Bulgarian Instagram user Hristiyan Mitkov recently published a unique video that has fascinated viewers by showing astonishing proof of the ancient connection between the Romani language and modern Hindi. The clip shows how deep this link is by showing words that have stayed the same or almost the same over a huge distance in time and space.
Hristiyan, who comes from one of the oldest Bulgarian Roma groups, proudly said that his family “left India 1,500 years ago.” Even after all this time, the Romani language has kept many of the same features as other Indo-Aryan languages, such as Hindi, Urdu, Punjabi, Bengali, and Gujarati.
Words That Are the Same Across Continents
Hristiyan works with a Hindi, Urdu, and Punjabi speaker in the viral video to show terms that are the same in all three languages. Many people are most surprised to learn that they use the same terminology for everyday things:
In both languages, “paani” means “water.”
The word for “ear” is “kaan.”
It’s not simply a coincidence that they look alike. Many more words in Hristiyan’s dialect of Romani are easy for South Asian speakers to understand. The term for snake is “saanp,” and the word for fish is “machcho.” There are also little changes in pronunciation. For example, the Romani word for “comb” is “kaangli,” which sounds almost the same as the Hindi/Urdu word “kanghi.” The Romani word for “goat” is “bakro,” which sounds like the Hindi/Urdu word “bakra.”

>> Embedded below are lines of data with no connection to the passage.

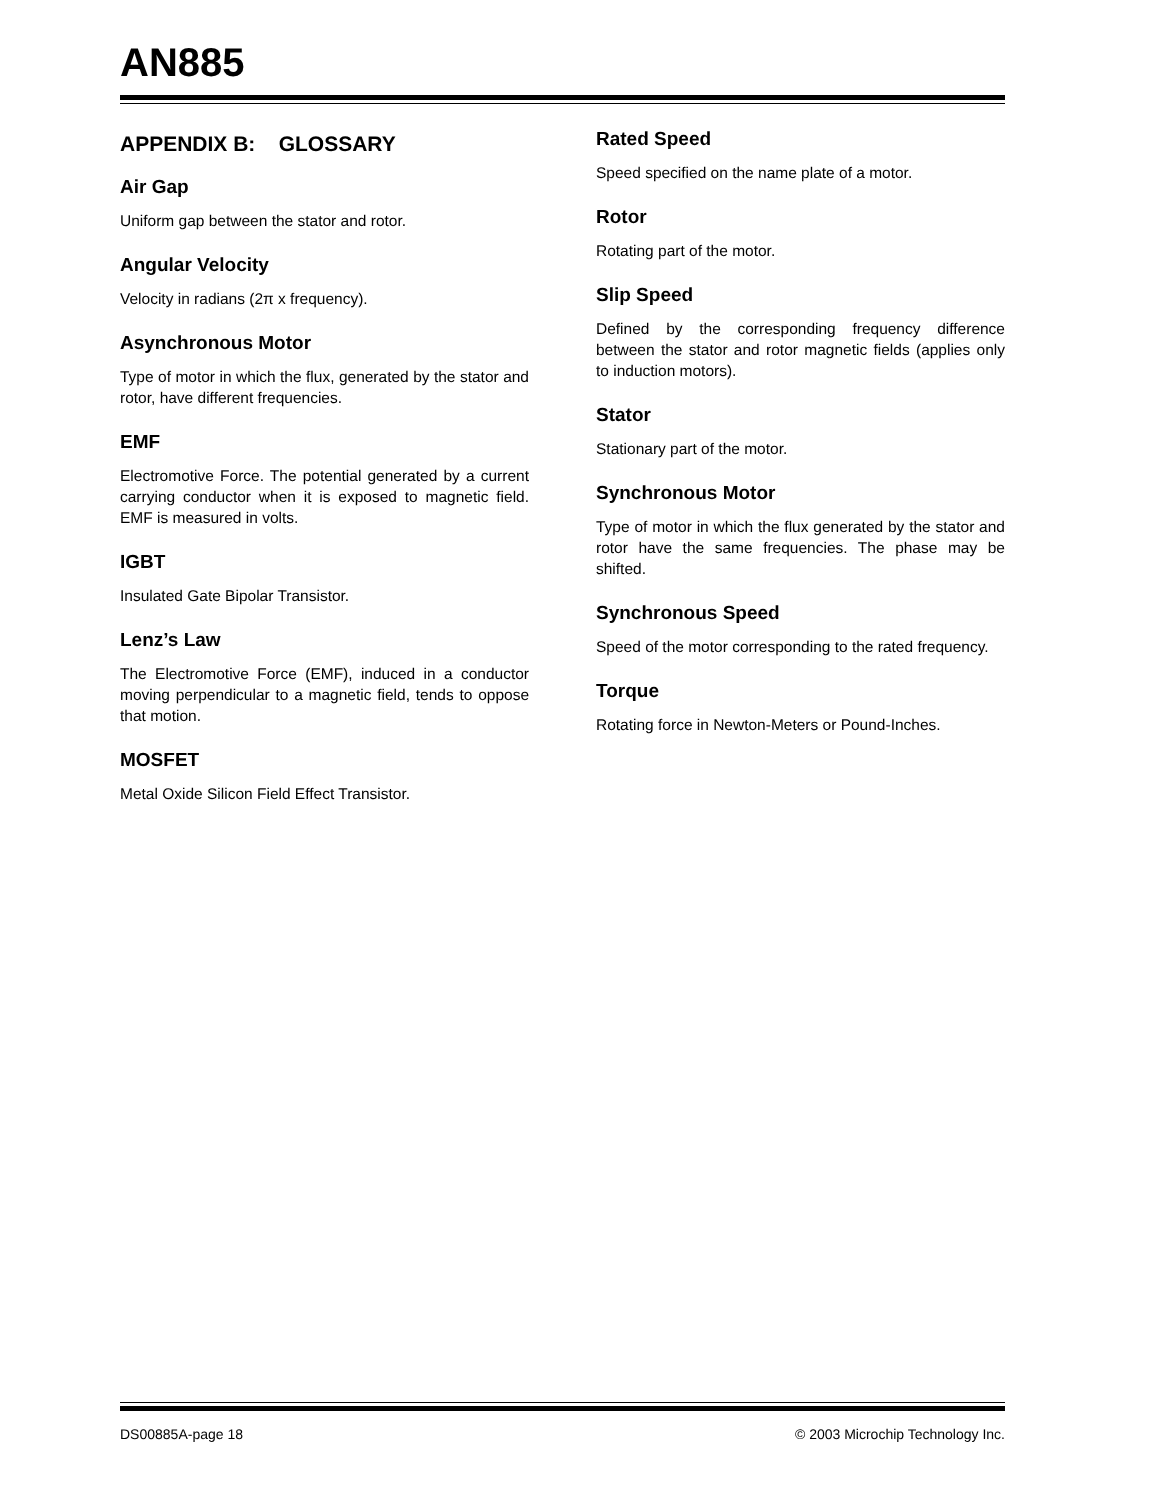AN885
APPENDIX B: GLOSSARY
Air Gap
Uniform gap between the stator and rotor.
Angular Velocity
Velocity in radians (2π x frequency).
Asynchronous Motor
Type of motor in which the flux, generated by the stator and rotor, have different frequencies.
EMF
Electromotive Force. The potential generated by a current carrying conductor when it is exposed to magnetic field. EMF is measured in volts.
IGBT
Insulated Gate Bipolar Transistor.
Lenz’s Law
The Electromotive Force (EMF), induced in a conductor moving perpendicular to a magnetic field, tends to oppose that motion.
MOSFET
Metal Oxide Silicon Field Effect Transistor.
Rated Speed
Speed specified on the name plate of a motor.
Rotor
Rotating part of the motor.
Slip Speed
Defined by the corresponding frequency difference between the stator and rotor magnetic fields (applies only to induction motors).
Stator
Stationary part of the motor.
Synchronous Motor
Type of motor in which the flux generated by the stator and rotor have the same frequencies. The phase may be shifted.
Synchronous Speed
Speed of the motor corresponding to the rated frequency.
Torque
Rotating force in Newton-Meters or Pound-Inches.
DS00885A-page 18 © 2003 Microchip Technology Inc.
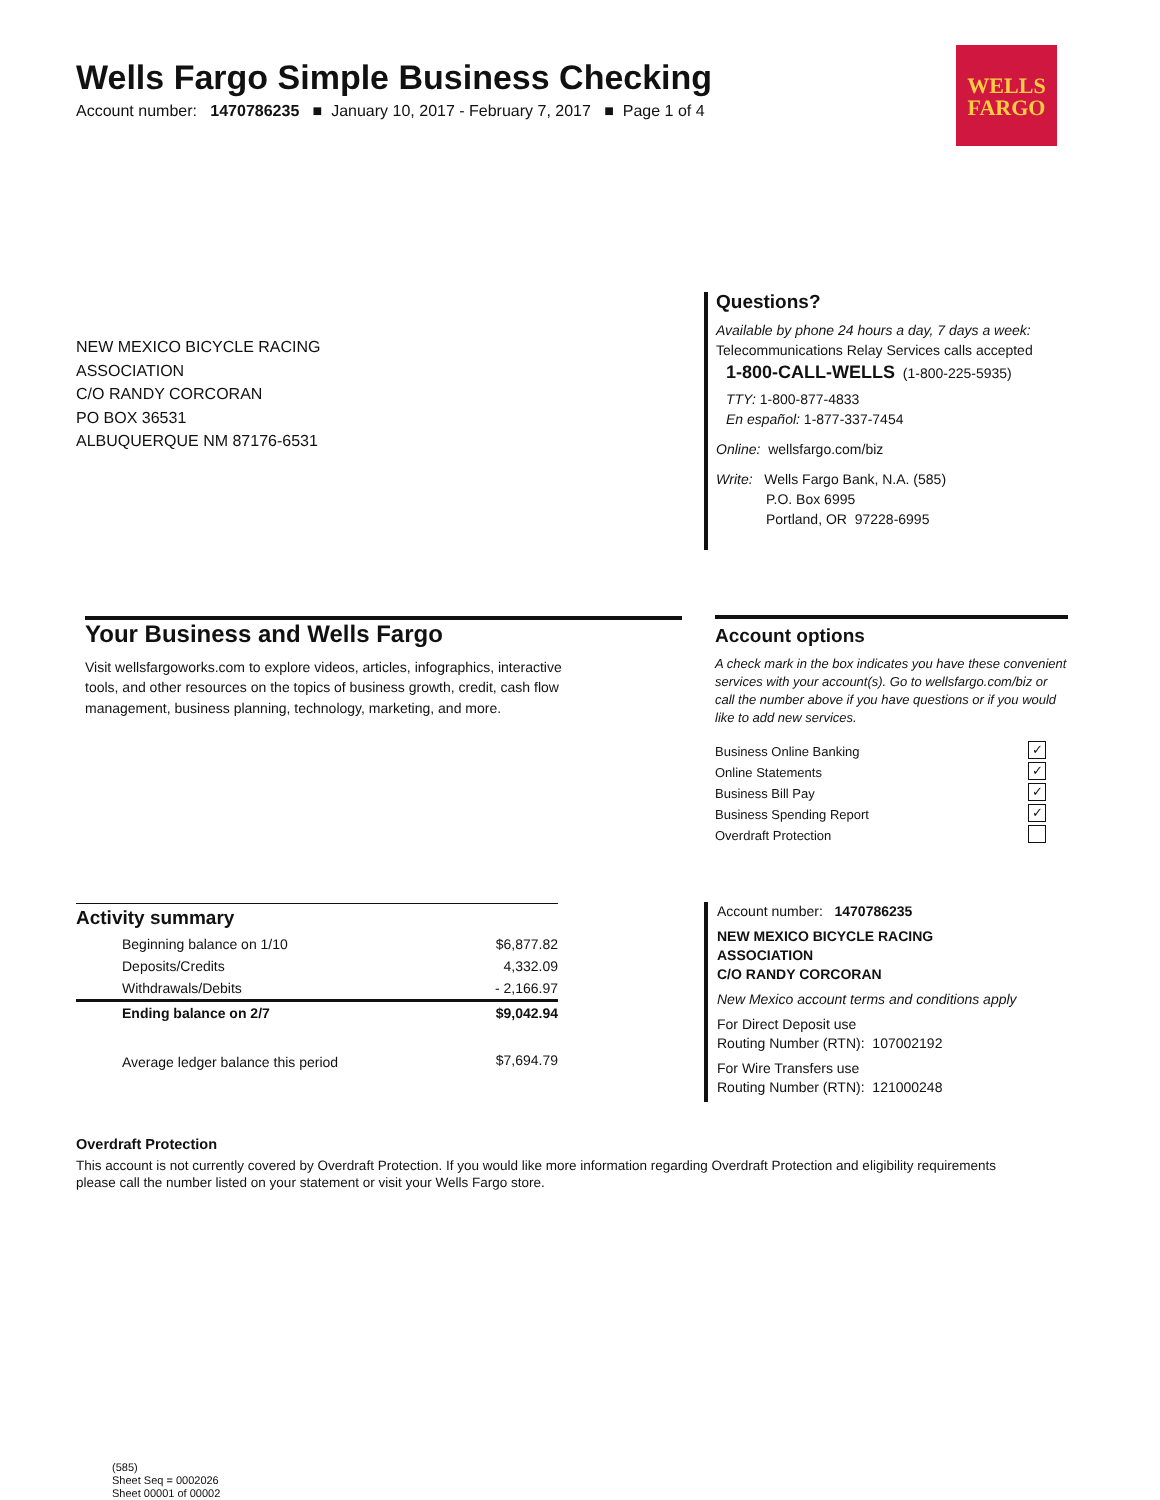Wells Fargo Simple Business Checking
Account number: 1470786235 ■ January 10, 2017 - February 7, 2017 ■ Page 1 of 4
WELLS
FARGO
NEW MEXICO BICYCLE RACING
ASSOCIATION
C/O RANDY CORCORAN
PO BOX 36531
ALBUQUERQUE NM 87176-6531
Questions?
Available by phone 24 hours a day, 7 days a week:
Telecommunications Relay Services calls accepted
1-800-CALL-WELLS (1-800-225-5935)
TTY: 1-800-877-4833
En español: 1-877-337-7454
Online: wellsfargo.com/biz
Write: Wells Fargo Bank, N.A. (585)
P.O. Box 6995
Portland, OR 97228-6995
Your Business and Wells Fargo
Visit wellsfargoworks.com to explore videos, articles, infographics, interactive
tools, and other resources on the topics of business growth, credit, cash flow
management, business planning, technology, marketing, and more.
Account options
A check mark in the box indicates you have these convenient services with your account(s). Go to wellsfargo.com/biz or call the number above if you have questions or if you would like to add new services.
Business Online Banking ✓
Online Statements ✓
Business Bill Pay ✓
Business Spending Report ✓
Overdraft Protection
Activity summary
| Beginning balance on 1/10 | $6,877.82 |
| Deposits/Credits | 4,332.09 |
| Withdrawals/Debits | - 2,166.97 |
| Ending balance on 2/7 | $9,042.94 |
| Average ledger balance this period | $7,694.79 |
Account number: 1470786235
NEW MEXICO BICYCLE RACING
ASSOCIATION
C/O RANDY CORCORAN
New Mexico account terms and conditions apply
For Direct Deposit use
Routing Number (RTN): 107002192
For Wire Transfers use
Routing Number (RTN): 121000248
Overdraft Protection
This account is not currently covered by Overdraft Protection. If you would like more information regarding Overdraft Protection and eligibility requirements please call the number listed on your statement or visit your Wells Fargo store.
(585)
Sheet Seq = 0002026
Sheet 00001 of 00002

Who are the Romani? The Trip from South Asia
This language evidence backs up what historians and geneticists have known for a long time: the Romani people, also known as Roma or Romanies (the preferred terms over the old “Gypsies”), are an Indo-Aryan ethnic group.
The Roma used to live a nomadic life, which helped them spread out over a large area. Studies of language and genetics show that their ancestors came from South Asia, notably the areas that are now Punjab, Rajasthan, and Sindh in northwest India and Pakistan. Between the 5th and 11th centuries, they moved to Europe in multiple waves. The first groups arrived in Europe between the 7th and 14th centuries.
Today, the Romani people live in numerous countries, but the largest groups are in Eastern and Central Europe, such as Romania, Bulgaria, Hungary, Serbia, and Slovakia.
A Work of Art in Language
The video’s discoveries have really hit home with people who saw it online. Many of them were truly shocked by how similar the languages were. “I can’t believe it,” said one commenter. I knew they came from India, but I never thought that Gypsy languages could be so similar to Hindi and Urdu. Someone else said it best when they called the film a “masterpiece of linguistics, history, and semiotics.”
The connection also brought back memories from the past. One Bulgarian woman said, “I remember my dad telling me that when he was a teenager in the 1960s, he would go to the movies and little Roma kids would sneak in to watch Bollywood movies.” Later, they would declare they understood everything, even that the actors were speaking Romani. This anecdotal evidence, along with the hard linguistic facts, gives us a dramatic and moving look at a history that goes back thousands of years.